天皇(現人神"あらひとがみ")の始まりと歴史-----------------------------------------------------------

 紀元前2760年頃、第1のメソポタミア地域で、1人の指導者の下に国々を統一しようとアヌンナキは決め、武闘派の王を望んだ。マルドゥクと敵対するイナンナは、旅行中に出会い愛した1人の強い男をエンリルに推薦した。4つの駐屯地の司令官を父に持ち、高僧を母に持つサルゴン1世(アルバカド)であった。

 彼はノア(ジウスドラ)の子孫であり、エンリルは彼に王冠と笏(しゃく)を与え、シャルル・キン(サルゴン)、“高潔な摂政”として指名した。そして、新しい王権都市が樹立され、アガデ、“統一された都市”と名付けられた。つまりこれが、地球司令官エンリルから地球統治を任された半神半人で、始めの天皇である。
 サルゴン1世はセムの息子の1人である。マルドゥクは地球人の軍隊を組織して野望を果たそうとしたが、イナンナに選ばれた武闘派の王サルゴン1世は、マルドゥク軍と戦うために選ばれた。

 そのサルゴン1世の後継者たちのシュメールとアッカドの王たちの時代には、“聖なる結婚”の儀式とは別に、イナンナは王たちと一緒に新年の祝いの儀式(新年祭)も行うようになった。

 最初の頃は神々だけが集い、アヌンナキの地球滞在記などが生々しく語り継がれており、“ア・キ・チ(地球の生命の創成)”と言われた。王権導入の後、イナンナは王たちをギグヌ(夜の愉しみの家)に招待し、彼女の“性のパートナーの死”を再現し始めた。死ねば、王は交代させられた。これは祭事全体の流れの中に取り込まれた。そのため、王たちはイナンナと一夜を過ごしても、何とかして死なずに済む方法を見つけ出さねばならなかった。そして、これは王の運命だけではなく、来るべき年が豊作となるか、凶作となるのかを占う神事でもあった。
 そして新年祭の9日目の夜が迫ると、王は体を洗い清め、香水を付けられ、ギパールの館に導かれる。やがて朝になり、イナンナとの夜のセックスを生き抜いたことをすべての民に知らせるために、王はその姿を民の前に現す。こうして“聖なる結婚”の儀式が終わり、王は次の1年間の統治を許され、その地と領民は繁栄の時を約束された。
 この“ア・キ・チ”は、現つ神(あきつかみ:現人神"あらひとがみ")の語源である。つまり、イナンナに招待された王を意味し、神に選ばれし王、ということである。
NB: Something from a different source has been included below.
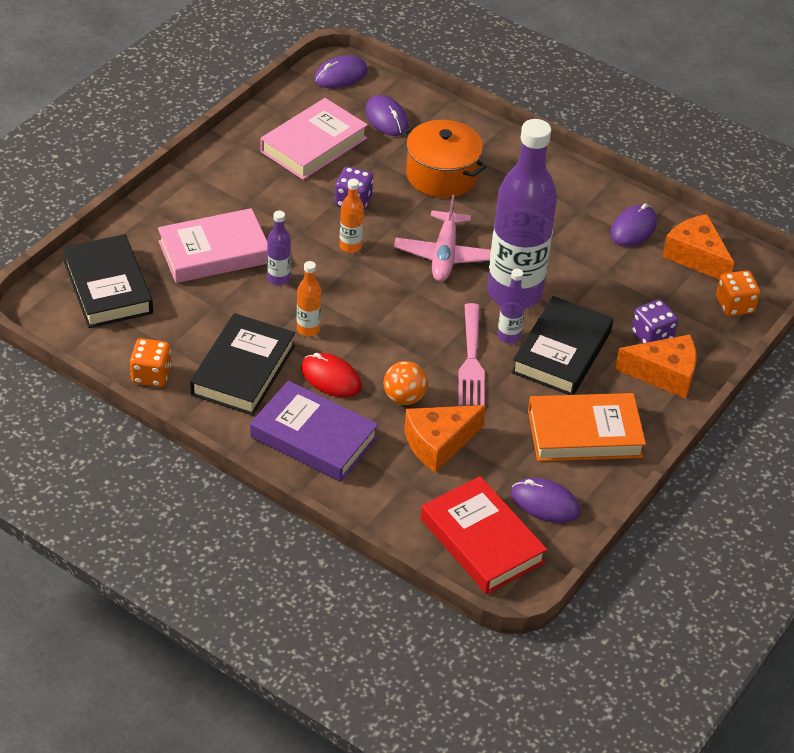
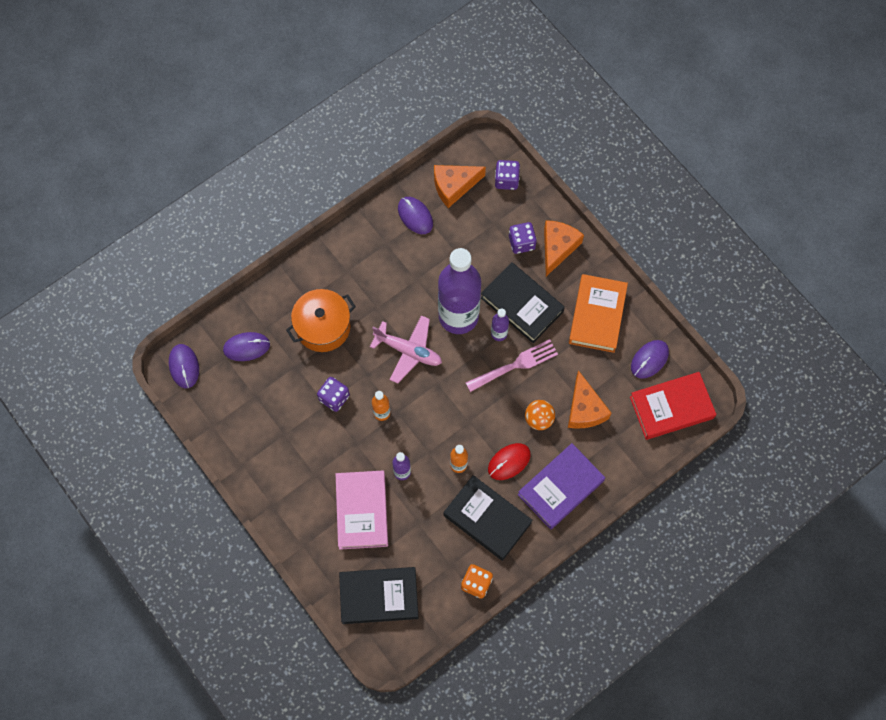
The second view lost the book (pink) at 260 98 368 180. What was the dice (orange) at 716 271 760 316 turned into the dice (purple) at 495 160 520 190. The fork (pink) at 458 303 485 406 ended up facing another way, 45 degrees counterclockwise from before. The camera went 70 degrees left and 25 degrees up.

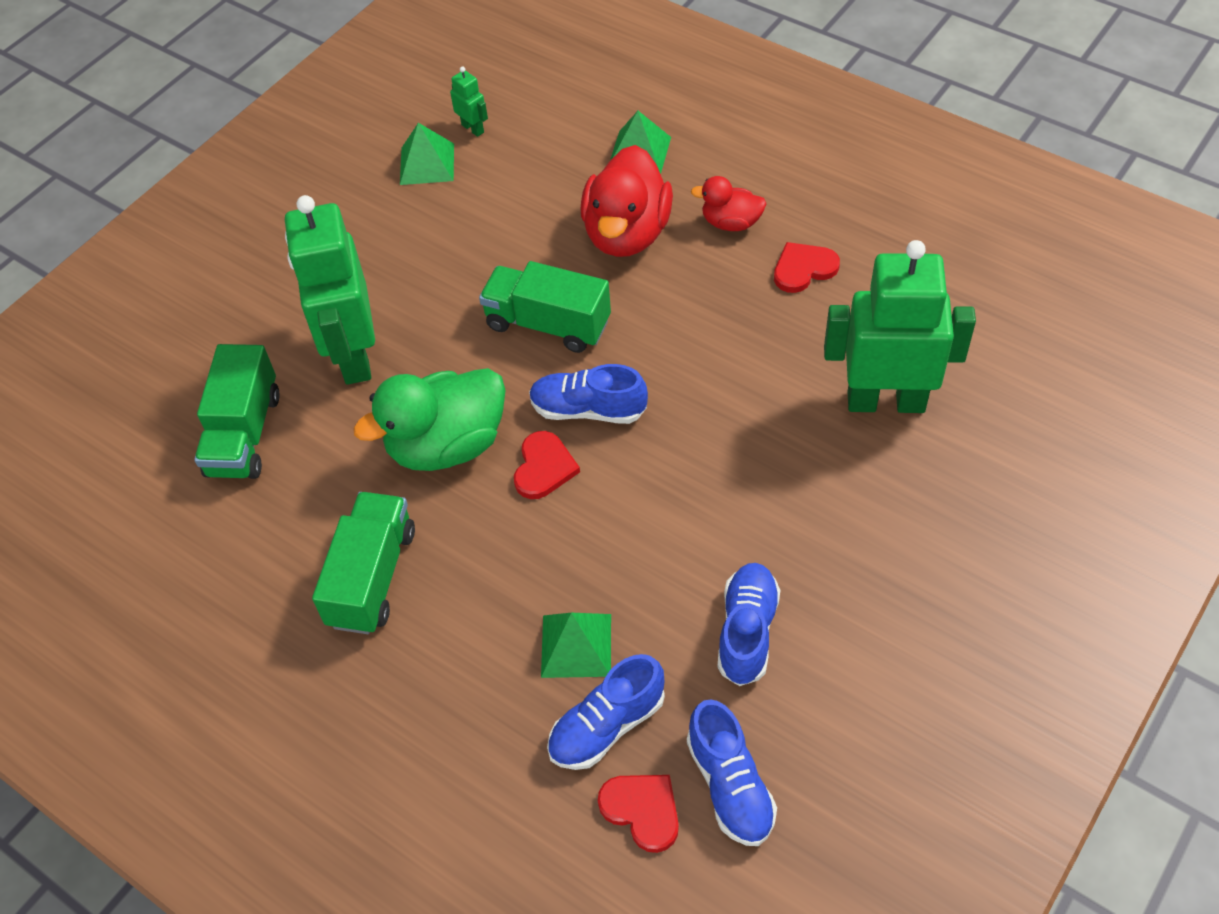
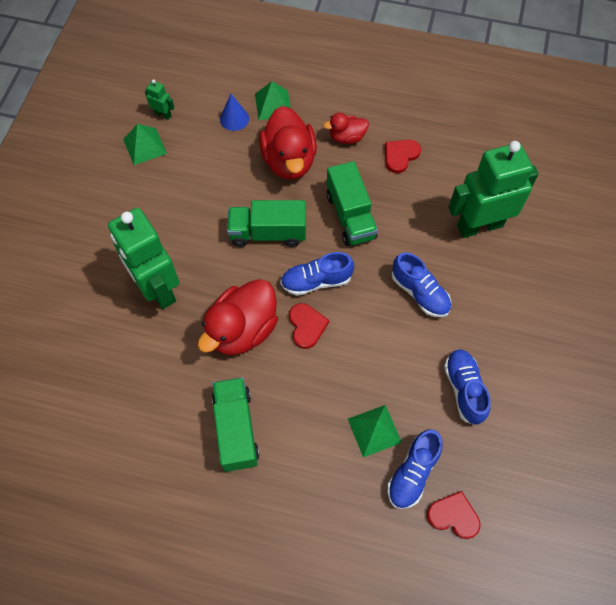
The second view gained the cone (blue) at 220 94 249 131. The truck (green) ended up elsewhere, having gone from 194 344 280 479 to 327 161 378 246. The shoe (blue) ended up elsewhere, having gone from 687 699 777 846 to 392 252 451 318. What was the duck (green) at 353 368 506 471 turned into the duck (red) at 198 279 278 355. The camera went 25 degrees left and 10 degrees up.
こうしてサルゴン1世から始まった地球の王である天皇は何世代も続いてきた。
 イナンナと天皇の関係は密接であり、こういった流れもあってイナンナのシンボルである十六花弁ロゼッタが、皇室の紋章となる。


 時が経ち、エジプトの王権は崩壊し、無秩序と混乱が蔓延していた。アガデが全滅させられた後、メソポタミアでも王権はアヌンナキの都市と人間の都市を転々とした。そしてエンリルは夢でのガルズからの提言もあり、サルゴン1世の孫イブルの子孫で、ニブル・キで6代続く神官ティルフ(テラ)とその子供たちに目を付けた。特に、ティルフ(テラ)の一番上の息子イブル・ウム(アブラハム)に。


 イブル・ウム(アブラハム)は勇敢で、聖職者の秘密に精通した王子に相応しい子孫だった。エンリルは宇宙船の昇り降りができるように、神聖な場所である第4の地域のシナイ半島の“二輪戦車の場所(宇宙船基地)”を守りに行くようイブル・ウム(アブラハム)に命じた。こうして旧約聖書に出てくるアブラハム(サルゴン1世の子孫)が天皇となった。

 そしてアブラハムの子孫のイサク、ヤコブが天皇として続き、ヤコブの子らがイスラエル12支族となり、イスラエルから東アジアへやってきて、その一団の一つエフライム族が当初、日本の天皇となる。その後、中国地方で秦氏ともなったガド族が現在の天皇へと繋がっていく。天皇とはエンリルに代わって地球の政治を執り行う立場のことである。

 エンリルから地球の王(天皇)として任命されたサルゴン1世は、王権の象徴として王冠と笏(しゃく)を授与されたが、その伝統は現在も続いている。次の画像は人物は違うが、ゾロアスター教の最高神アフラマズダー(エンリル)から王権の象徴(王冠と笏)を授受されるサーサーン朝ペルシア帝国の初代君主アルダシール1世のレリーフである。

 そして天皇が皇位を継承したことを内外に示す即位の礼(そくいのれい)でも、その王冠と笏(しゃく)を見る事ができる。

 アフラマズダ(エンリル)が手渡している王冠の後ろ側から長く伸びた纓(えい)は、二枚である。冠は時代とともに形状が変化している。纓(えい)は平安時代には単なる飾りになったが、古い頭巾(ずきん)時代の紐(ひも)で絞った名残で、纓(えい)は後々まで二枚で作られている。平安時代までの纓(えい)は、左右の肩に垂れ下げるなど二枚だったが、剛装束(こわしょうぞく)となった平安末期からは、二枚を留めて一枚のようにして用いるようになった。しかし現在でも二枚を張り合わせた形式である。


 笏(しゃく)は中国で、前漢の時代に著された「淮南子(えなんじ)」に、「周の武王の時代、殺伐とした気風を改めるため武王が臣下の帯剣(たいけん)を廃し、その代わりに笏(しゃく)を持たしめた」とあるのが笏の起源と云われている。笏を使用する事が日本の制度して公式に明文化されたのは、文武(もんむ)天皇(在位697年-707年)の時代に成立した大宝令(701年)からで、公式にはこの大宝令が日本での笏の起源となる。

 笏(しゃく)はイスラエルから中国と渡り、そして東アジア各国の歴代王朝にも広がっていくので、中国、朝鮮、ベトナムの皇帝や日本の将軍や神職も持っていた。